Hacía apenas quince minutos que se había tocado silencio a las 21:00 horas aquel 30 de marzo de 1963 y todo el personal se aprestaba a dormir para recuperarse de las fatigas, cuando un toque de corneta rasgó la quietud de la noche convocando a una reunión de oficiales en la Brigada Guardia de Honor. Al entrar al salón, esperaban los coroneles Enrique Peralta Azurdia,Ministro de la Defensa, Miguel Ángel Ponciano, Jefe del Estado Mayor, acompañados por sus respectivos ayudantes, Oliverio Cahueque y Adolfo Callejas, primer y segundo comandantes de la brigada, acompañaban al grupo el coronel e ingeniero Juan de Dios Aguilar y los mayores José Luis Agulilar, Kjell Laugerud y Leonel Vassaux.

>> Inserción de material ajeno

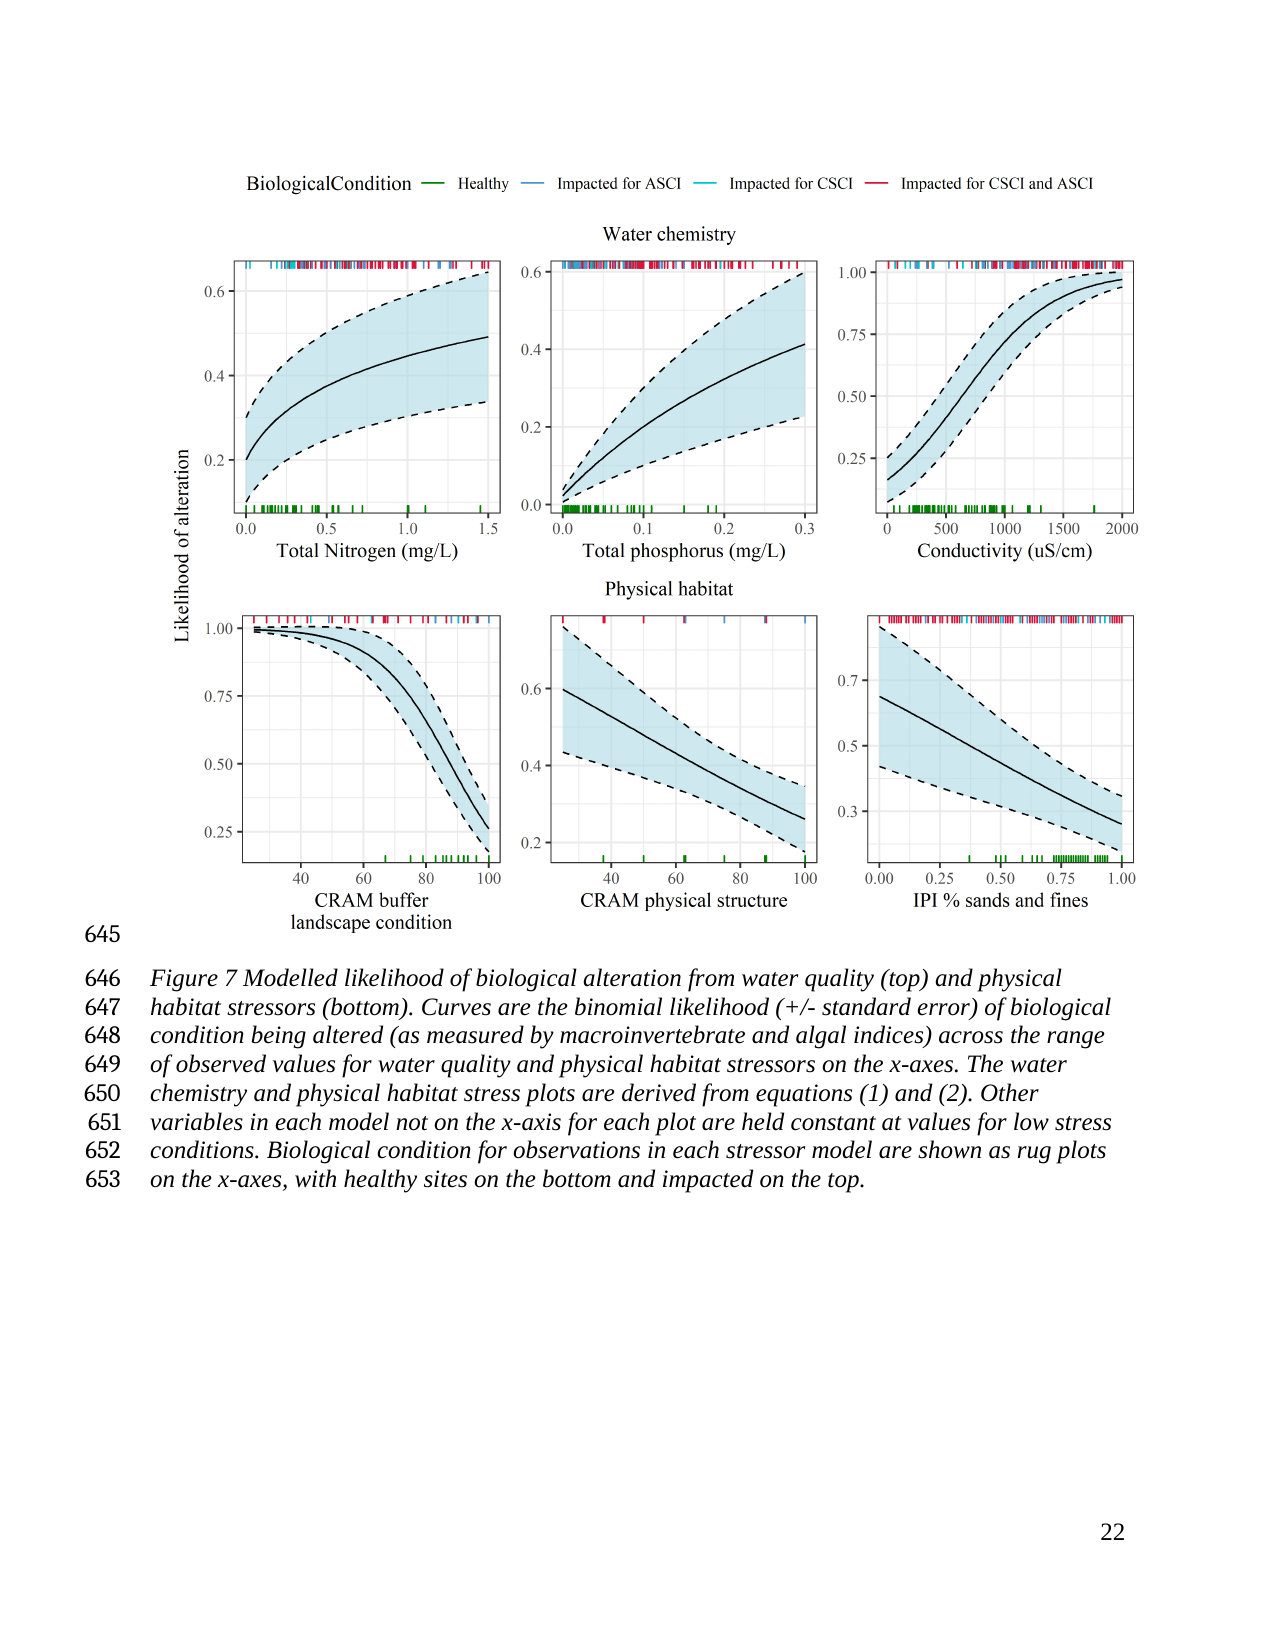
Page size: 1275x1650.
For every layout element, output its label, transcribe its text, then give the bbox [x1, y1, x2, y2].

text Figure 7 Modelled likelihood of biological alteration from water quality (top) and physical habitat stressors (bottom). Curves are the binomial likelihood (+/- standard error) of biological condition being altered (as measured by macroinvertebrate and algal indices) across the range of observed values for water quality and physical habitat stressors on the x-axes. The water chemistry and physical habitat stress plots are derived from equations (1) and (2). Other variables in each model not on the x-axis for each plot are held constant at values for low stress conditions. Biological condition for observations in each stressor model are shown as rug plots on the x-axes, with healthy sites on the bottom and impacted on the top. [150, 963, 1125, 1193]
picture [168, 150, 1144, 943]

Peralta Azurdia empezó a explicar el motivo de la reunión, hablando sobre los desaciertos del presidente Ydígoras, lo cual parecía extraño. Fue el coronel Cahueque, quien acotó que de lo que se trataba era de derrocar a Ydígoras, asumiendo el ejército el poder, encabezado por el propio ministro en calidad de Jefe de Estado. Se disolvería el Congreso, la Constitución sería reemplazada por un Estatuto de Gobierno y se emitirían Decretos -Leyes para gobernar. Así mismo indicó, que todas las unidades del ejército estaban de acuerdo con deponer a Ydígoras y preguntó si los oficiales de la Guardia de Honor estaban dispuestos a participar. Dadas las circunstancias, todos aceptaron. Se nombró una comisión para pedirle la renuncia a el presidente y se preparó a la tropa para la operación militar. La comisión estuvo integrada por los coroneles Adolfo Callejas, Carlos Enrique López Moraga y el mayor José Luis Aguilar.

La Casa Crema, residencia oficial del gobernante fue rodeada y los miembros de la comisión se presentaron para pedir la renuncia. Ydígoras dormía sin pensar en lo que le esperaba. Al hablar con los representantes del ejército se negó a renunciar y después de comprobar por teléfono que nadie lo respaldaba, accedió a ir a la Fuerza Aérea y abordar un avión que lo llevaría al exilio a El Salvador. Se había fijado un plazo de 15 minutos para que los miembros de la comisión salieran. De no hacerlo, se iniciaría el ataque. El tiempo se venció en el momento que Ydígoras subía a un auto y le decía a su esposa “nos vemos vieja, te quedas viuda” y un tanque derribó la puerta de entrada. Doña MaríaTeresa Laparra de Ydígoras, enfundada en una bata contemplaba la escena llorando. En ese momento dramático algunos oficiales gritaban ¡no disparen, no disparen!. Finalmente, el depuesto presidente abandonó la residencia hacia la Fuerza Aérea. Eran casi la 01:30 del 31 de marzo y todo había terminado.